The group gets to see Darcy once in a while, as she is currently with Russ Palecek, a puppy-raiser in The Villages, for an extended term.

“It’s giving back,” Palecek said. “I’m a veteran, but I hadn’t seen combat, so this is my way of giving back. I was in the Army in the ‘70s.”

Like other dogs taken by volunteers on the weekends, Darcy goes wherever Palecek goes as a way to get her acclimated to normal life.

“If I go to the movies she goes to the movies.  If I go to the bowling alley, she goes to the bowling alley. If I got to the square, she goes,” Palecek, of the Village of Sunset Pointe, said.

The Dynamic Dog Club’s first service dog Radar, a golden retriever, graduated last year. The club raises funds through its traveling doggie circuses and drill-performance team events. It’s current service dog, Tucker, a lab, has about another year of training to go.

Having nonprofit organizations along with community support is substantial way to reduce costs for people who would otherwise have to pay thousands out of pocket, said Rebecca Williams, lead information specialist for the Southeast ADA Center.

“I’ve seen anywhere from $7,000 to $25,000 (for a service dog),” Williams said. “The purchase of the dog from the breeder, its food, its veterinary bills, paying for the trainer, paying for any equipment they use in the process of training the dog.”

Williams has found it’s common for communities, organizations and businesses to pour into service dog organizations to offset costs to those who need them. And that’s important for the value those dogs bring, she said.

“The service dog is there to do tasks that the person with the disability cannot do for themselves, such as opening doors, turning on lights, picking up dropped items, getting medication, allowing a person to lean on them if they are weak or push them up into a seating position,” Williams said. “The most important thing is it does in increase a person’s independence so they could perhaps go to work, participate in community and civic life.”

About 18 to 19 dogs are trained at Lowell at a time, not including those out being trained with puppy-raisers and past inmates.

“Unfortunately, they’re limited because there can only be about 18 dogs in the prison at one time,” Bogdonoff said. “We could probably sponsor more dogs if there would be the facilities to train.”

Fortunately, that won’t be the case for too long.
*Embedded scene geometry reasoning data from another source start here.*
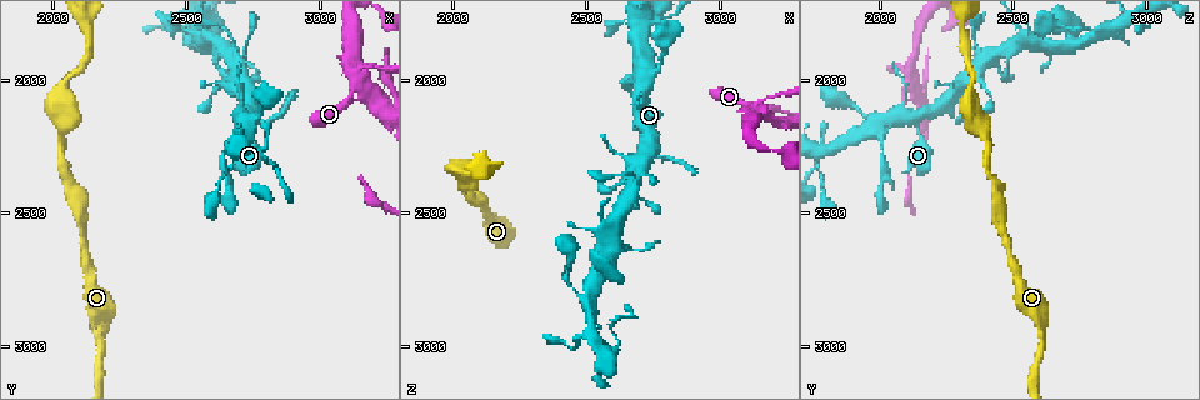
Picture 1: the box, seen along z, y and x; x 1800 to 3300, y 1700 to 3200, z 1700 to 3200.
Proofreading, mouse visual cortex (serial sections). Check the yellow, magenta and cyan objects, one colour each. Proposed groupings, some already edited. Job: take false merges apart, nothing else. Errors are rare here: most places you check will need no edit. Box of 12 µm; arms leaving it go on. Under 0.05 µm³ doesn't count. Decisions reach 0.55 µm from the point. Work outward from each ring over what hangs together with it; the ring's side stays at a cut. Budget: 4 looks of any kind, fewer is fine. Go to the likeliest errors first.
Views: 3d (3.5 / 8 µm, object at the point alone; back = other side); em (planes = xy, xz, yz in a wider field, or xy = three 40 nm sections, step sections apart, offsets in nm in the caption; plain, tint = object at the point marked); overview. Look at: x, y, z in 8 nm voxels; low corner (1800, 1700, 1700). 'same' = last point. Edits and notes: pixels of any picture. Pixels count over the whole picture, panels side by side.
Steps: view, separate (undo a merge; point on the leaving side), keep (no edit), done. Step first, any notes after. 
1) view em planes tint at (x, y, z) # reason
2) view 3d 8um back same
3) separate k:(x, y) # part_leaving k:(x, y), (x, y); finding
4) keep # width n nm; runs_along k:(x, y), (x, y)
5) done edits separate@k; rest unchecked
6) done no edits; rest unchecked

view 3d 8um at (3150, 2030, 2110) # sharp bend

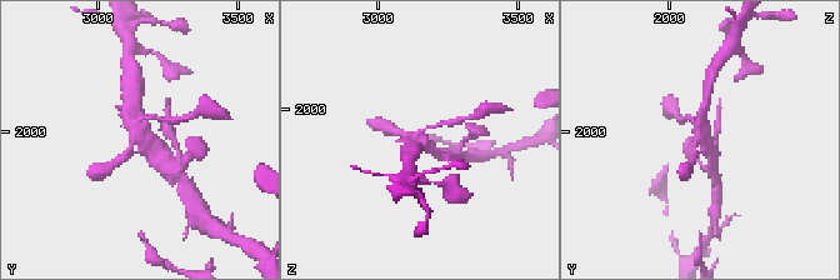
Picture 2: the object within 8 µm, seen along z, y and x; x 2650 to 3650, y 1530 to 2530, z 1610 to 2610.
view em xy step 2 tint at (3140, 2030, 2120) # need the tissue

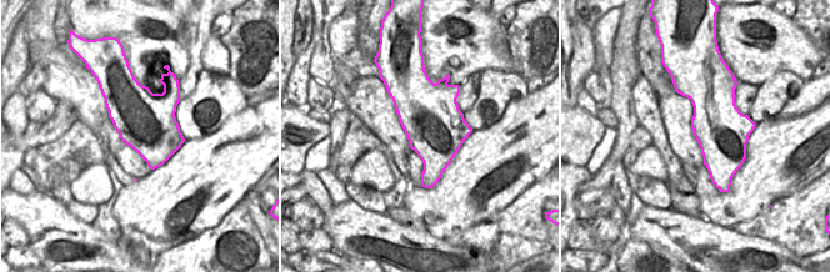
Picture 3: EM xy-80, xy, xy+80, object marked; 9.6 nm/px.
keep # width 600 nm; runs_along 2:(114, 163), (136, 139), (129, 104); all the same cell

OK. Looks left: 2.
view 3d 3.5um back at (2710, 2260, 1800) # narrows sharply

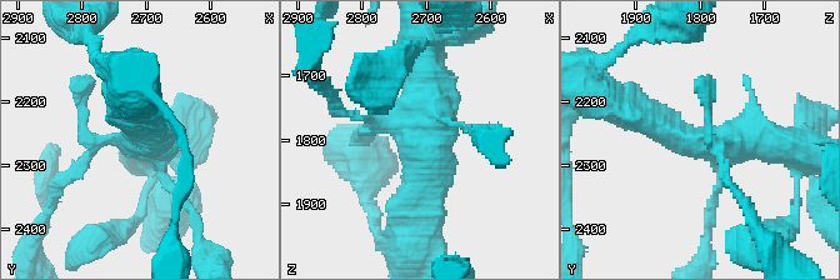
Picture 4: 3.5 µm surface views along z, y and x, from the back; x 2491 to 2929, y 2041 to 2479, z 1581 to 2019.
view em xy step 2 tint at (2700, 2260, 1800) # shape alone is not enough

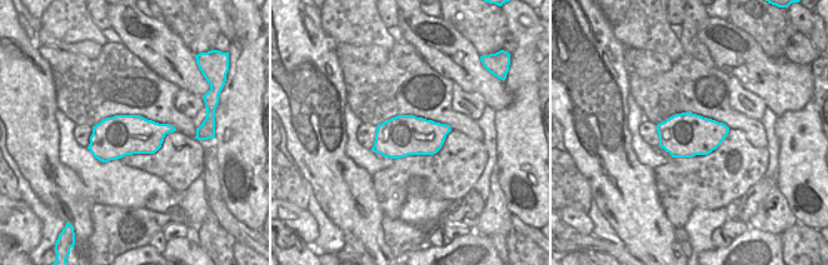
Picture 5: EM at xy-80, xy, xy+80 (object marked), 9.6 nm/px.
keep # continuous, no second cell

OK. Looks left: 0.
done no edits; rest unchecked

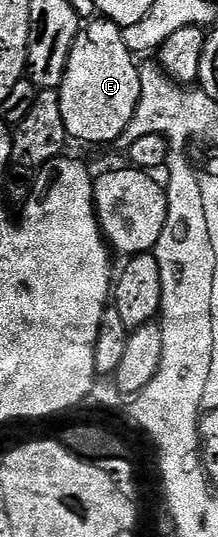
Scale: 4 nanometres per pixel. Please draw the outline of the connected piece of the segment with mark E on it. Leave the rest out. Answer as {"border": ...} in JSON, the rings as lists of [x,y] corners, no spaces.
{"border":[[[95,18],[80,31],[67,58],[58,89],[66,135],[87,144],[111,144],[126,133],[141,94],[139,64],[125,46],[123,29],[111,20]]]}

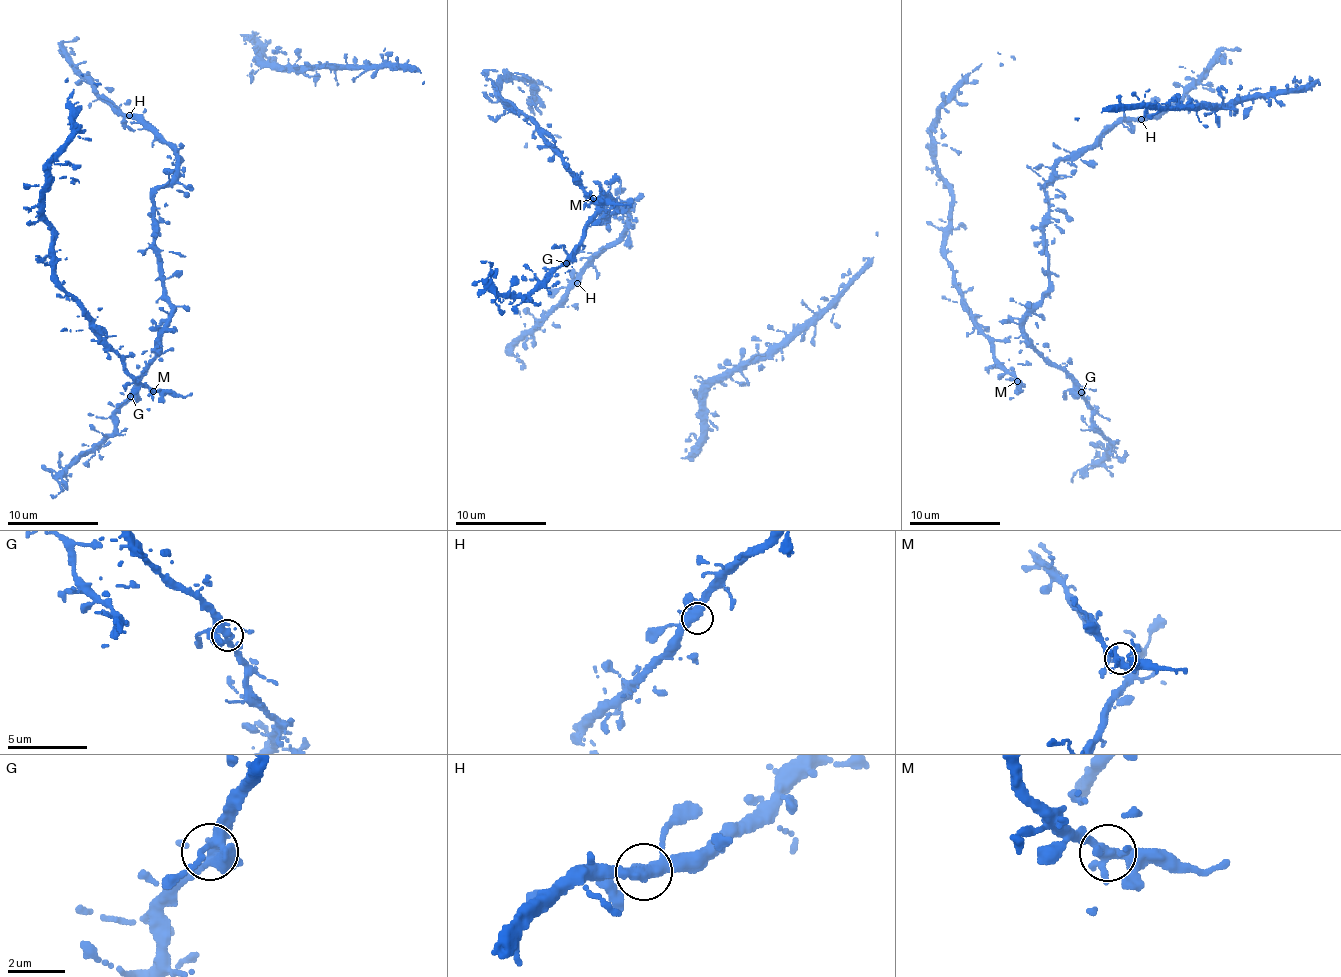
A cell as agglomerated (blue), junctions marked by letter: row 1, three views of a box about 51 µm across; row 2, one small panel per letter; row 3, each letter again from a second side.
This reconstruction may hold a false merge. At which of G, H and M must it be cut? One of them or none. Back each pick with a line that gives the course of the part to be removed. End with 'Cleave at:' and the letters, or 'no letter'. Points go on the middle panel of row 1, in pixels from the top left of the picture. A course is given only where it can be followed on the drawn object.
Cleave at: no letter

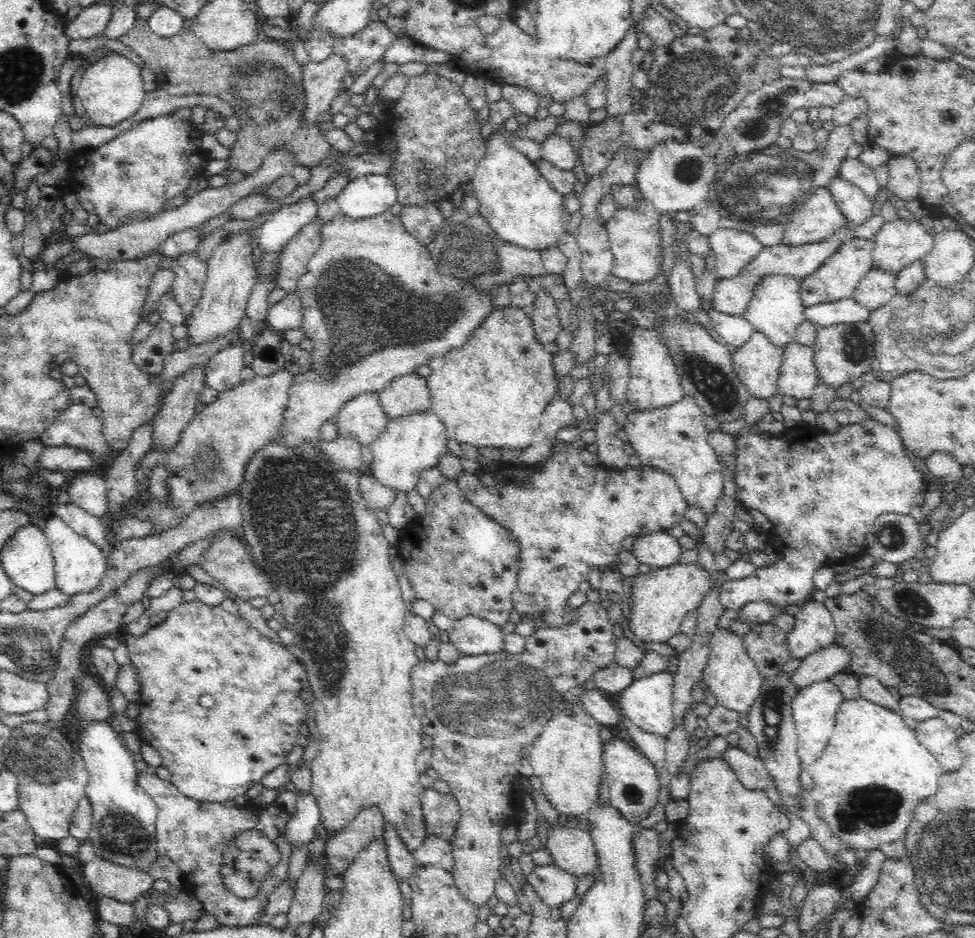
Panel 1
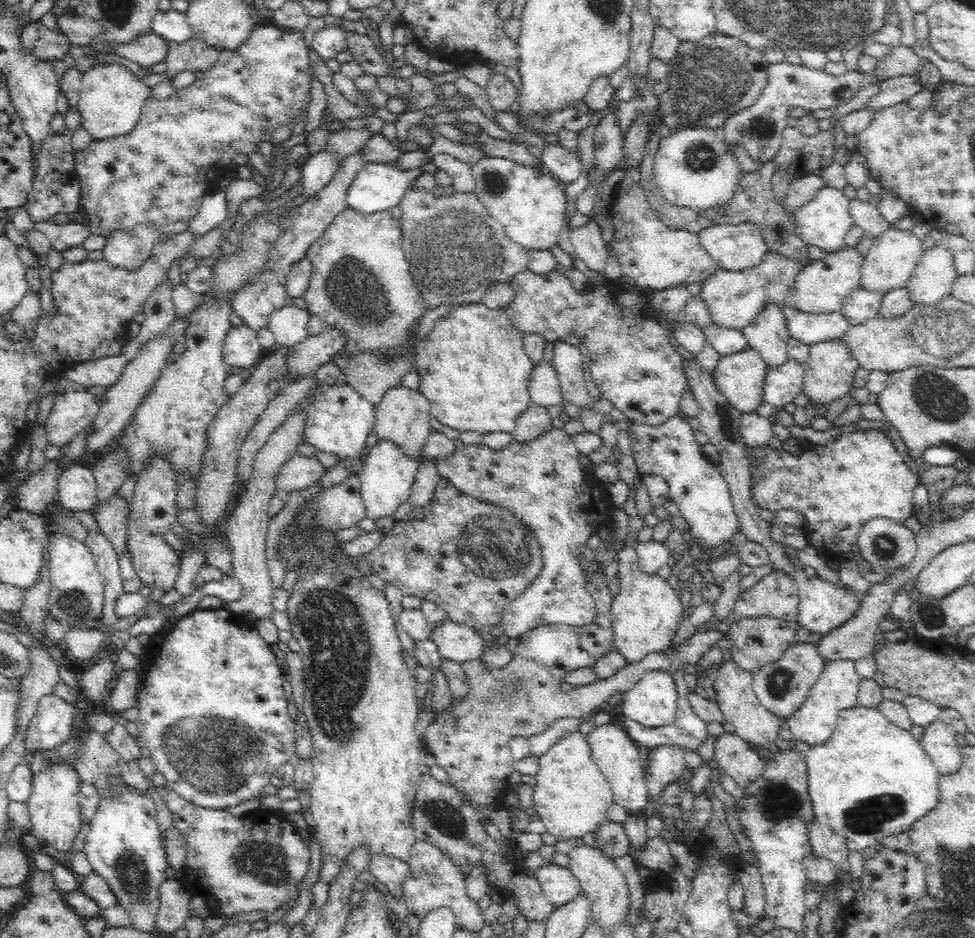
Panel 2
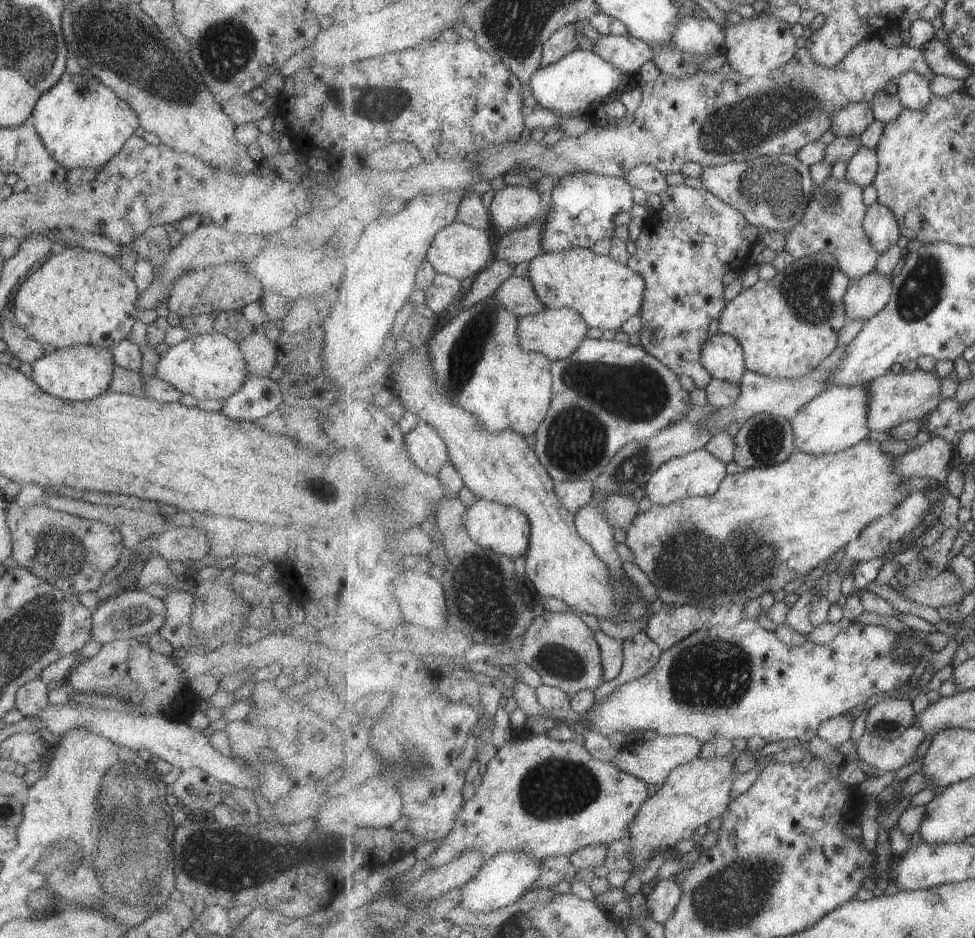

Patriot Service Dogs is currently fundraising to design and build Patriots Landing, a building to not only house older dogs in the system so younger dogs can be trained, but to expose the dogs to an actual home environment. The building will have functions and furniture found in a home and should house about five dogs at a time.

“The prison is an unrealistic environment,” Sanderson said. “There are no doors in prison and no washing machines. There’s none of the things you’ll be introduced to in a house, so it’ll be a great way to show those dogs those things before they’re placed with a veteran in a longterm basis.”

The fundraiser kicked off Nov. 19. So far it has raised $90,000 of the estimated $125,000 needed, Sanderson said.

“Teaming up with The Villages and Villages groups has allowed us to move forward and to think of doing something like Patriots Landing,” Sanderson said. “It feels like The Villages is behind us and supporting us, and it allows us to take steps forward that I don’t know we would have if we didn’t have the support of The Villages.”

To donate the fundraiser, visit patriotservicedogs.org. Checks made out to Patriot Service Dogs also are accepted and can be mailed to 10545 SE 42nd Court, Belleview, FL, 34420. Funds can be earmarked for the facility project.

Patriot Service Dogs is also having a meet the trainers dinner 6 p.m. Feb. 29 at Wildwood Community Center at which Cutter will be present. Former inmates will be demonstrating how dogs are trained. The event is open to the public and is a great opportunity for Villages groups sponsoring dogs to see their dogs.